Rutherford aurait peut-être intérêt à regarder du côté de son personnel pour expliquer toutes les blessures qui ont affligé son club ces dernières années. Le Canadien avait le même problème il y a huit ou neuf ans jusqu'à ce qu'il fasse appel à un nouveau responsable du conditionnement physique, Scott Livingston, qui a modifié les programmes d'entraînement de A à Z. Les blessures ont diminué chez le Tricolore même si les joueurs ont continué à s'entraîner rigoureusement l'été.

Personne ne peut nier que les blessures à l'aine semblent plus nombreuses chez le Canadien cet automne. Mais c'est aussi la première fois que les joueurs ont à disputer des matchs préparatoires après seulement deux entraînements de trois heures chacun.

En outre, les rares qui ont assisté au camp des recrues peuvent aussi témoigner de la qualité médiocre de la glace au Centre Bell il y a deux semaines, une glace qui s'effritait rapidement à cause du gabarit des joueurs, qui ne cesse d'augmenter, mais aussi parce qu'elle avait été faite quelques jours auparavant. Cette même glace utilisée à l'heure du midi par les joueurs réguliers du club après l'entraînement des espoirs du CH.

Rutherford devrait plutôt s'inspirer des propos de Lemaire et de Carbonneau et trouver des solutions pour réduire le fardeau de travail des joueurs en ouverture de camp.

«C'est aussi mon avis, a confié l'agent Robert Sauvé, joint au téléphone. Les joueurs ont beau être en forme, ils ne sont pas en game shape, comme on dit dans le milieu, et ils se retrouvent en situation de match beaucoup trop rapidement. Ils sont bien entraînés mais les batailles lors d'un match et le fait de jouer sous pression sont beaucoup plus exigeants et aucun entraînement estival ne peut les préparer à ça. Nous sommes quand même chanceux car un seul de nos joueurs, Alex (Tanguay), souffre d'une blessure à l'aine; c'est préoccupant quand même et si ça continue, il va falloir étudier la question avec l'Association des joueurs. Il y a aussi la rigidité des patins qui pourrait être en cause, de même que les lames qui coupent davantage dans la glace.»
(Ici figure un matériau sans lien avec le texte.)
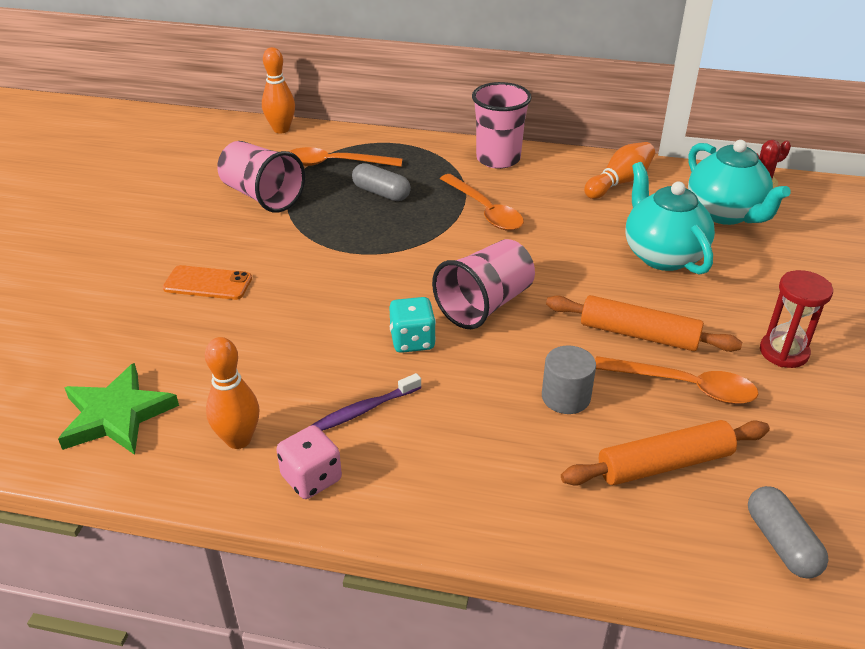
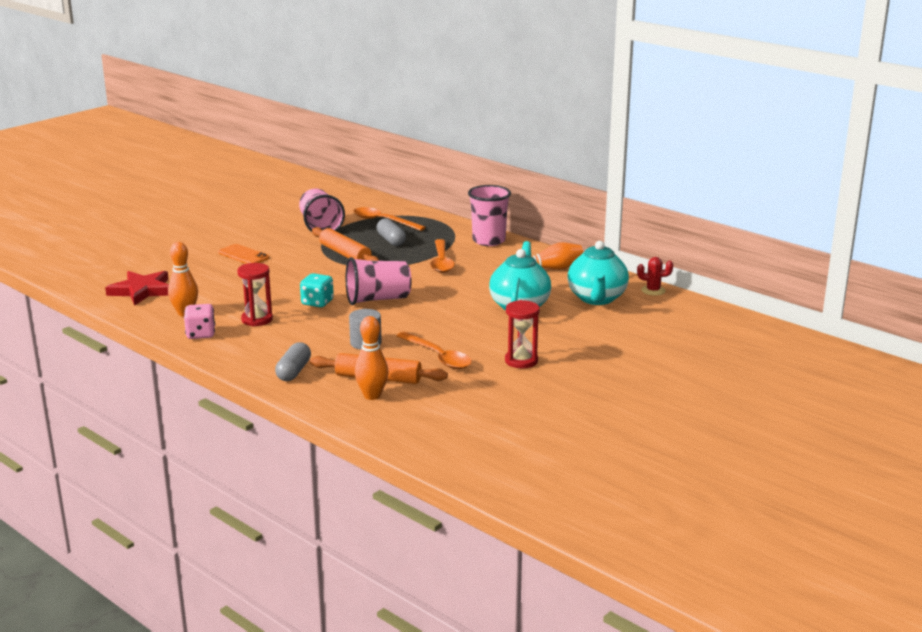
camera: 30 degrees right, 15 degrees down
green star [58,363,179,455] -> red star [105,271,169,306]
orange bowling pin [262,47,295,133] -> orange bowling pin moved to [355,316,389,400]
purple toothbrush [310,373,421,431] -> red hourglass [237,263,273,327]
orange rolling pin [546,295,742,352] -> orange rolling pin moved to [312,227,379,261]
grey capsule [748,486,829,579] -> grey capsule moved to [275,342,311,381]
Le spécialiste du patinage de puissance, Gaston Gingras, abonde dans le même sens. « Ça commence beaucoup trop vite. Avant, c'était l'autre extrême, il y avait deux ou trois semaines avant les premiers matchs. Il faudrait trouver un équilibre. Jouer un match compétitif, c'est une autre paire de manches par rapport aux matchs amicaux entre les joueurs. Mais Jim Rutherford était un gardien, n'est-ce pas?» a conclu Gingras sur un ton amusé.